Resolvers have an accuracy of about 3 arcseconds whereas encoders have an accuracy of 20 arcseconds, a significant improvement. Encoders use lines on a disc to provide the counts on a 360-degree rotation. The more lines on the disc, the more resolute the encoder. As one can imagine, at some point, the number of lines on a disc get so close together that an accurate detection of light and dark becomes unreliable. For this reason, manufacturers of encoders will resort to interpolation to read the space between the lines to provide further resolution. The number of counts on the disc and the interpolation of those counts is commonly referred to as the counts per revolution (CPR) of the encoder. Typical resolution of an encoder would be 100 CPR, 200 CPR or 400 CPR, corresponding to the number of lines on the disc.

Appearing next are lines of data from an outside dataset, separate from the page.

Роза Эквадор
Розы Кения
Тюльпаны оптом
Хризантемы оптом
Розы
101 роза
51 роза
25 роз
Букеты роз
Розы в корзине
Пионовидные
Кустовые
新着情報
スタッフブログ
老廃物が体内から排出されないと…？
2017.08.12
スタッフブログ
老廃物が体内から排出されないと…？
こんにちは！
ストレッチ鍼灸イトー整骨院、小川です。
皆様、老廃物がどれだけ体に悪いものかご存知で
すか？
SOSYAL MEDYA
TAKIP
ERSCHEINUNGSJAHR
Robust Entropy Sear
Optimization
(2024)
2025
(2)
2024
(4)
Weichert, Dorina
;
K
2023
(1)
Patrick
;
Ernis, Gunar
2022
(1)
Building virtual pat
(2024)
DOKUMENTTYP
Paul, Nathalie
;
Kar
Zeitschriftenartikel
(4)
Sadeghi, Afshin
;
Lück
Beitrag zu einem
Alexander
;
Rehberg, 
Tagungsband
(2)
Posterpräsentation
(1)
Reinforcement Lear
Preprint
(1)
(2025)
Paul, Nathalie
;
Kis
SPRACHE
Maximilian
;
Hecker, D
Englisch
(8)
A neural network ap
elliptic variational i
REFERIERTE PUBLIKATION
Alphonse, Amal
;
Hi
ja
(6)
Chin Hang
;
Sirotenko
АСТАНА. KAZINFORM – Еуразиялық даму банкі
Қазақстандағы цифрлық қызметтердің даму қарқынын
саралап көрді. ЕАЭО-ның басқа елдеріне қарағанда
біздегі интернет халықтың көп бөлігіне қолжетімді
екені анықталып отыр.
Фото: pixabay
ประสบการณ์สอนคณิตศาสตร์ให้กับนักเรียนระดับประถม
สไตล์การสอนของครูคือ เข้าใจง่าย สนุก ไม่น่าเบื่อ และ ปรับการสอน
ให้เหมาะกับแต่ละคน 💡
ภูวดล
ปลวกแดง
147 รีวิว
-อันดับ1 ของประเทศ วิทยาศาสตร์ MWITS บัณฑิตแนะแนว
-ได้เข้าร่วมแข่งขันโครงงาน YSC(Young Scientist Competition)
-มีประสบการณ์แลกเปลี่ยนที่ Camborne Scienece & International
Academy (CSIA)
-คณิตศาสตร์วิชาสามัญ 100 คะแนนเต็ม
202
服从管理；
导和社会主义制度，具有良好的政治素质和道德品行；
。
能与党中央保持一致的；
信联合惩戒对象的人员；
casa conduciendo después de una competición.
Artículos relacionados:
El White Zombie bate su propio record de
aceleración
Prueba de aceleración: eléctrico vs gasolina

Further resolution can be made by use of quadrature output channels. Two channels, named A and B, with one of them shifted from the other by 90-degrees are employed by using a technique called quadrature multiplication. With this technique, we can get 1, 2 or 4 times the number of positions per resolution. To differentiate between the physical counts made internal to the encoder and those found through quadrature multiplication, the term pulses per revolution (PPR) is used to specify the count after the multiplication. With quadrature multiplication, a 400 CPR encoder would become a 1600 PPR encoder with 1600 pulses per 360-degrees being far more resolute than 400 counts per 360-degrees. All of this conversion happens on an encoder to counter chip that is external to the encoding device.

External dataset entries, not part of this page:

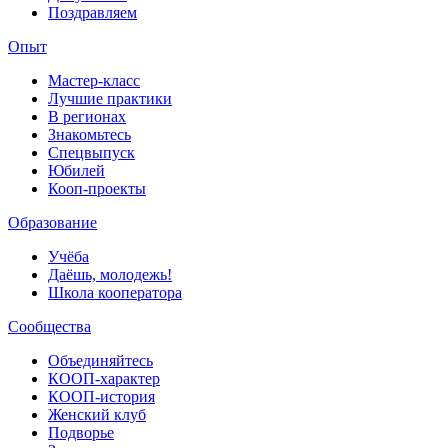
Поздравляем
Опыт
Мастер-класс
Лучшие практики
В регионах
Знакомьтесь
Спецвыпуск
Юбилей
Кооп-проекты
Образование
Учёба
Даёшь, молодежь!
Школа кооператора
Сообщества
Объединяйтесь
КООП-характер
КООП-история
Женский клуб
Подворье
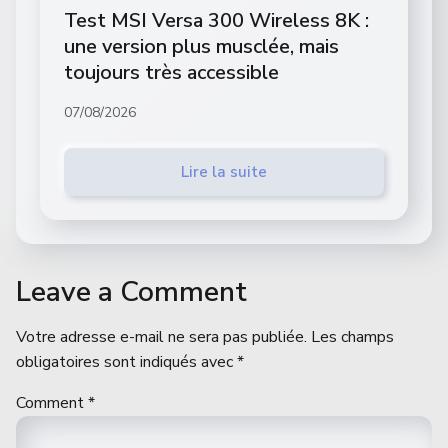
Test MSI Versa 300 Wireless 8K :
une version plus musclée, mais
toujours très accessible
07/08/2026
Lire la suite
Leave a Comment
Votre adresse e-mail ne sera pas publiée.
Les champs
obligatoires sont indiqués avec
*
Comment
*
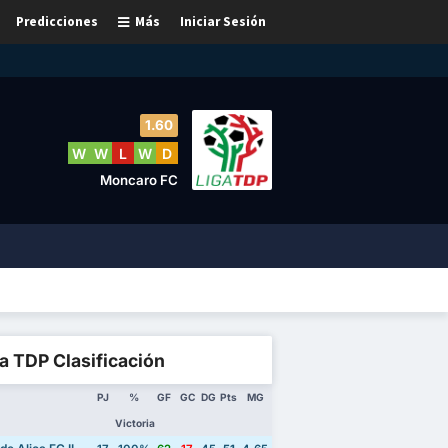
Predicciones
Más
Iniciar Sesión
1.60
W
W
L
W
D
Moncaro FC
a TDP Clasificación
PJ
%
GF
GC
DG
Pts
MG
Victoria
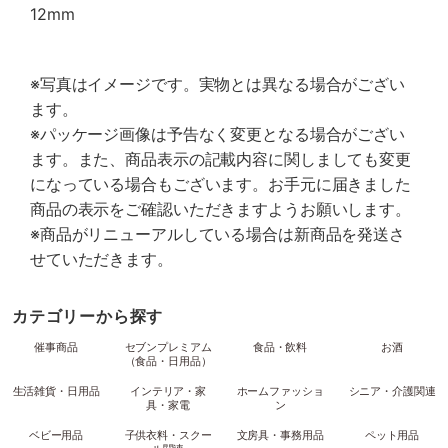
12mm
※写真はイメージです。実物とは異なる場合がござい
ます。
※パッケージ画像は予告なく変更となる場合がござい
ます。また、商品表示の記載内容に関しましても変更
になっている場合もございます。お手元に届きました
商品の表示をご確認いただきますようお願いします。
※商品がリニューアルしている場合は新商品を発送さ
せていただきます。
カテゴリーから探す
催事商品
セブンプレミアム
食品・飲料
お酒
（食品・日用品）
生活雑貨・日用品
インテリア・家
ホームファッショ
シニア・介護関連
具・家電
ン
ベビー用品
子供衣料・スクー
文房具・事務用品
ペット用品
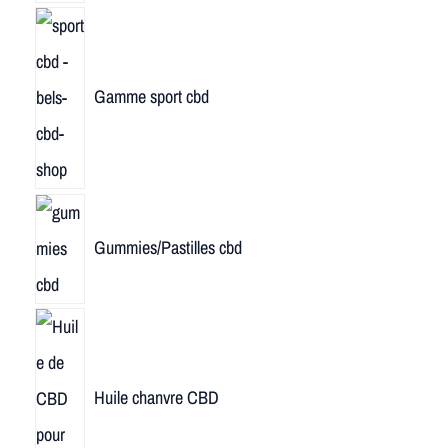
Gamme sport cbd
Gummies/Pastilles cbd
Huile chanvre CBD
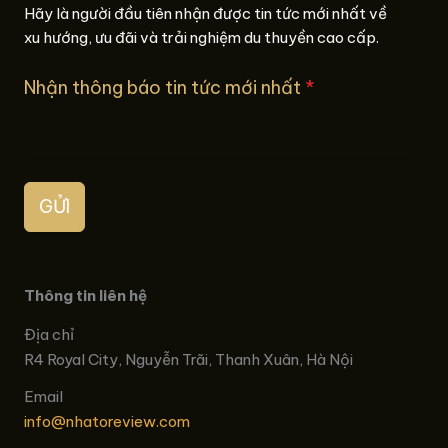
Hãy là người đầu tiên nhận được tin tức mới nhất về
xu hướng, ưu đãi và trải nghiệm du thuyền cao cấp.
Nhận thông báo tin tức mới nhất
*
GỬI
Thông tin liên hệ
Địa chỉ
R4 Royal City, Nguyễn Trãi, Thanh Xuân, Hà Nội
Email
info@nhatoreview.com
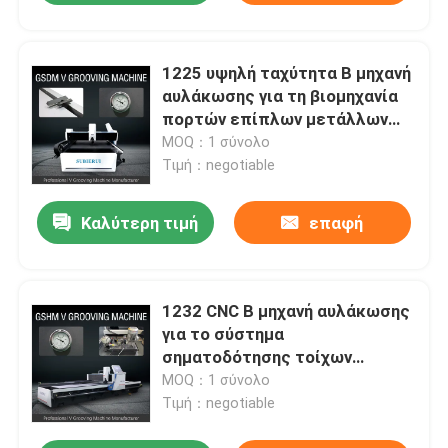
1225 υψηλή ταχύτητα Β μηχανή
αυλάκωσης για τη βιομηχανία
πορτών επίπλων μετάλλων
φύλλων
MOQ：1 σύνολο
Τιμή：negotiable
Καλύτερη τιμή
επαφή
1232 CNC Β μηχανή αυλάκωσης
για το σύστημα
σηματοδότησης τοίχων
κουρτινών μετάλλων φύλλων
MOQ：1 σύνολο
Τιμή：negotiable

Further processing of the signal can take place outside of the encoder altogether. In the PLC or other processor, the encoder output can be scaled to account for gearing between the device the encoder is attached to and the normal cycle of the machine. This comes in handy where it might not be practical to mount the encoder directly to the main cycle shaft of a machine. An intermediate gear box output can be used to mount the encoder and then apply a gearing ratio to relate the motor driven shaft to the final motion cycle.

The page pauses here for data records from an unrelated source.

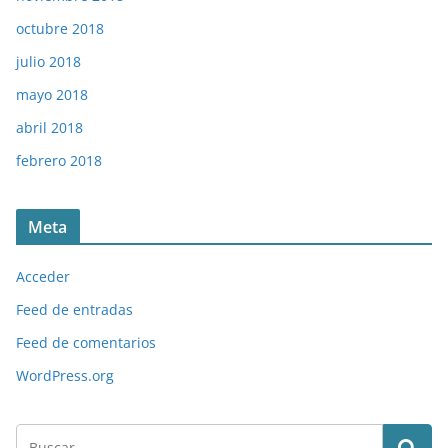
octubre 2018
julio 2018
mayo 2018
abril 2018
febrero 2018
Meta
Acceder
Feed de entradas
Feed de comentarios
WordPress.org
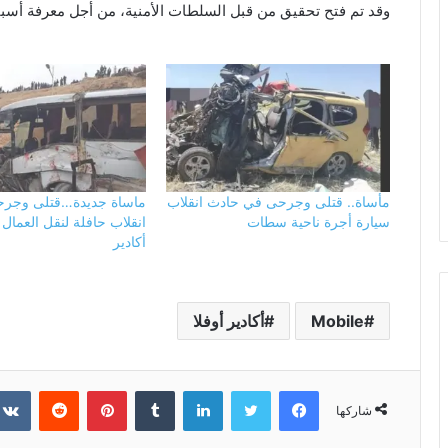
وقد تم فتح تحقيق من قبل السلطات الأمنية، من أجل معرفة أسبا
مأساة.. قتلى وجرحى في حادث انقلاب
ماساة جديدة…قتلى وجر
سيارة أجرة ناحية سطات
انقلاب حافلة لنقل العما
أكادير
Mobile
أكادير أوفلا
فيسبوك
تويتر
لينكدإن
بينتيريست
شاركها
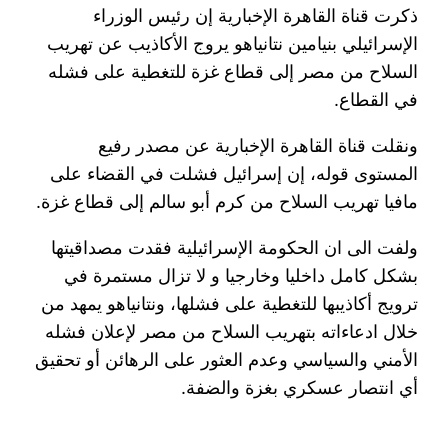
ذكرت قناة القاهرة الإخبارية إن رئيس الوزراء
الإسرائيلي بنيامين نتانياهو يروج الأكاذيب عن تهريب
السلاح من مصر إلى قطاع غزة للتغطية على فشله
في القطاع.
ونقلت قناة القاهرة الإخبارية عن مصدر رفيع
المستوى قوله، إن إسرائيل فشلت في القضاء على
مافيا تهريب السلاح من كرم أبو سالم إلى قطاع غزة.
ولفت الى ان الحكومة الإسرائيلية فقدت مصداقيتها
بشكل كامل داخليا وخارجيا و لا تزال مستمرة في
ترويج أكاذيبها للتغطية على فشلها، ونتانياهو يمهد من
خلال ادعاءاته بتهريب السلاح من مصر لإعلان فشله
الأمني والسياسي وعدم العثور على الرهائن أو تحقيق
أي انتصار عسكري بغزة والضفة.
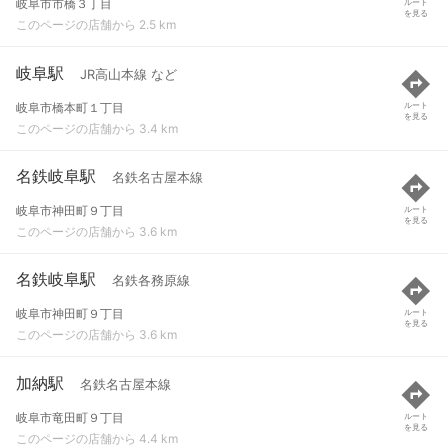
岐阜市市橋３丁目
ルート
を見る
このページの店舗から 2.5 km
岐阜駅
JR高山本線 など
岐阜市橋本町１丁目
ルート
を見る
このページの店舗から 3.4 km
名鉄岐阜駅
名鉄名古屋本線
岐阜市神田町９丁目
ルート
を見る
このページの店舗から 3.6 km
名鉄岐阜駅
名鉄各務原線
岐阜市神田町９丁目
ルート
を見る
このページの店舗から 3.6 km
加納駅
名鉄名古屋本線
岐阜市竜田町９丁目
ルート
を見る
このページの店舗から 4.4 km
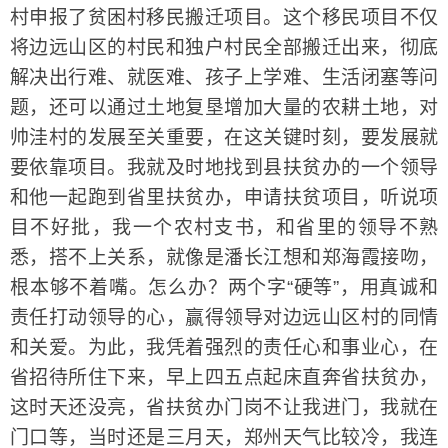
村申报了贫困村移民搬迁项目。这个移民项目不仅
将边远山区的村民和独户村民全部搬迁出来，彻底
解决出行难、就医难、孩子上学难、生活闭塞等问
题，还可以通过土地复垦增加大量的农耕土地，对
帅洼村的发展至关重要，在这关键时刻，要发展就
要依靠项目。我就及时地找到县扶贫办的一个领导
和他一起跑到省里扶贫办，申请扶贫项目，听说项
目不好批，我一个农村支书，和省里的领导不熟
悉，搭不上关系，就像是潘长江想和郑海霞接吻，
根本够不着嘴。怎么办？两个字“硬等”，用真诚和
责任打动领导的心，赢得领导对边远山区村的同情
和关爱。为此，我凭着强烈的责任心和事业心，在
省招待所住下来，早上四五点起床直奔省扶贫办，
这时天还没亮，省扶贫办门岗不让我进门，我就在
门口等，当时还是三月天，郑州天气比较冷，我连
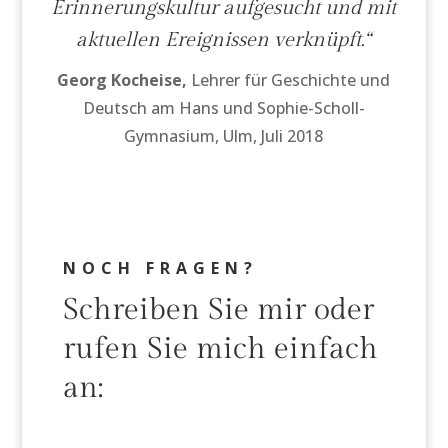
Erinnerungskultur aufgesucht und mit
aktuellen Ereignissen verknüpft.
“
Georg Kocheise,
Lehrer für Geschichte und
Deutsch am Hans und Sophie-Scholl-
Gymnasium, Ulm, Juli 2018
NOCH FRAGEN?
Schreiben Sie mir oder
rufen Sie mich einfach
an:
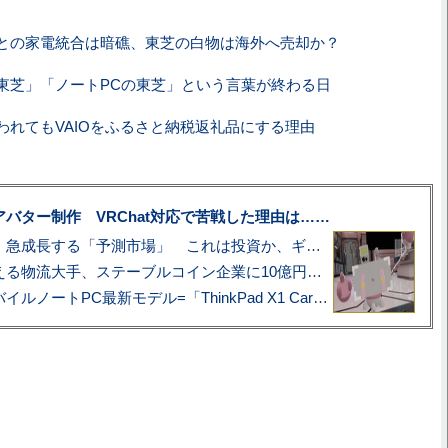
との家電統合は暗礁、東芝の白物は海外へ売却か？
東芝」「ノートPCの東芝」という言葉が終わる日
われてもVAIOをふるさと納税返礼品にする理由
uberアバター制作 VRChat対応で苦戦した理由は……
プロ野球も対象に、急成長する「予測市場」 これは投資か、ギャンブルか
アマゾン配送を支える物流大手、ステーブルコイン企業に10億円投資のワケ
あこがれの旗艦モバイルノートPC最新モデル=「ThinkPad X1 Carbon Gen 14 Aura Edition」実機レビュー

Considering all of the information reviewed above, it would seem that encoders provide a distinct advantage over using a resolver. To this end, most servo motors incorporate a high-resolution encoder, mounted directly to the shaft of the motor, to provide direct feedback to the control loop. One distinct advantage of the integrated encoder is the physical size of the motor allows for a much larger disc to be used to encode the position. Imagine, for example, 100 lines marked on a disc that is 1” in diameter. Those same 100 lines on a disc that is 4” in diameter would leave large empty spaces between the lines. It stands to reason that more lines can be marked on the disc and, when quadrature output is utilized, the quadrature multiplication would provide for much higher output resolution. For example, my favorite servo motor provides an effective feedback resolution of 262,144 cycles per revolution of the motor shaft.
However, as mentioned previously, some applications involve a harsh environment where temperature and vibration could render an optical device useless. No matter how resolute the encoder, if the optical device is damaged, the resolution would be zero. As with anything in our industry, technology is always improving. One would certainly believe there will come a day when an encoder is designed that can stand up to the rigors of high temperature and vibration. Until that day, there will be a place for a resolver in control design.